Andrew Redington/Getty Images
The Rush: Like Donald, Westwood has experienced the pride of rising to No. 1 in the world rankings. Yet just like his fellow countryman, he’s never tasted the sweet thrill of victory in a major championship despite more than enough talent to do so.
The Englishman has certainly had his opportunities, including a final-round lead at the Open Championship this past July, but simply hasn't executed the crucial shots down the stretch to escape the very top of this somewhat dubious list.
By far one of the best chances of his career to win a major, Westwood’s British Open hopes were dashed by a final-round 75 as he watched Mickelson blow past him on Muirfield’s back nine. It was certainly a bitter setback for the Brit, who struggled at the PGA Championship just a month later en route to a tie for 33rd.
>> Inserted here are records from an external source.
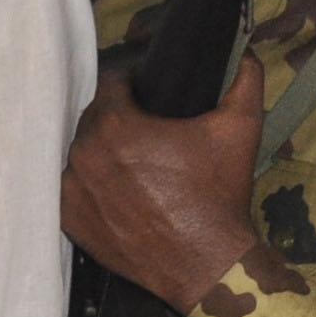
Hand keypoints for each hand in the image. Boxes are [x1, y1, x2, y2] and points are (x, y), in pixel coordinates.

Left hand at [62, 56, 270, 312]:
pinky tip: (115, 189)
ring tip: (130, 162)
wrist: (204, 262)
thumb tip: (245, 54)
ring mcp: (72, 191)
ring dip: (100, 151)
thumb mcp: (241, 127)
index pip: (110, 84)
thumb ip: (245, 79)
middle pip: (92, 119)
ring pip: (79, 154)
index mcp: (116, 125)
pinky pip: (71, 189)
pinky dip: (89, 185)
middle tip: (144, 131)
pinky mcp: (70, 221)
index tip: (148, 94)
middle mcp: (84, 154)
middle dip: (115, 118)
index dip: (131, 84)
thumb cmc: (219, 193)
That said, there’s still plenty of reason to believe Westwood can ultimately break through. In his past eight major starts, he’s finished in the top 10 four times, proving he still has plenty of game to challenge for that title.
At the age of 40, however, the window to get it done is growing smaller, and the two-time PGA Tour winner must capitalize on an opportunity like he had at Muirfield the next time one presents itself.
The Wall: Too many times in his impressive career, Westwood has been undone by an unsteady short game and inconsistent putter.
Take this past season for example. In overall putting, he ranked 166th on tour, and in the vital strokes gained-putting category, he was an equally pedestrian 168th. Likewise, the world’s 23rd-ranked golfer was only 162nd in greens in regulation from 75 to 100 yards out.
Those stats bear out Westwood’s inability to capitalize on enough scoring opportunities or to save crucial strokes when needed down the stretch of a big tournament.
Couple those short-game issues with the mounting pressure of Father Time, and one can understand why Westwood has struggled so mightily to turn contention into victory.
2014 Outlook: While it’s fair to suggest time is running thin on Westwood, it’s also evident by his play at Muirfield in July and at the Masters the past two years that he still has the game to win one of golf’s biggest prizes.
The Englishman is worthy of his top spot on this list, but by extension, he’s also among the most capable of playing his way off of it in 2014. We’re not necessarily calling for the victory, but expect Westwood to give himself a real chance in at least a couple majors next year.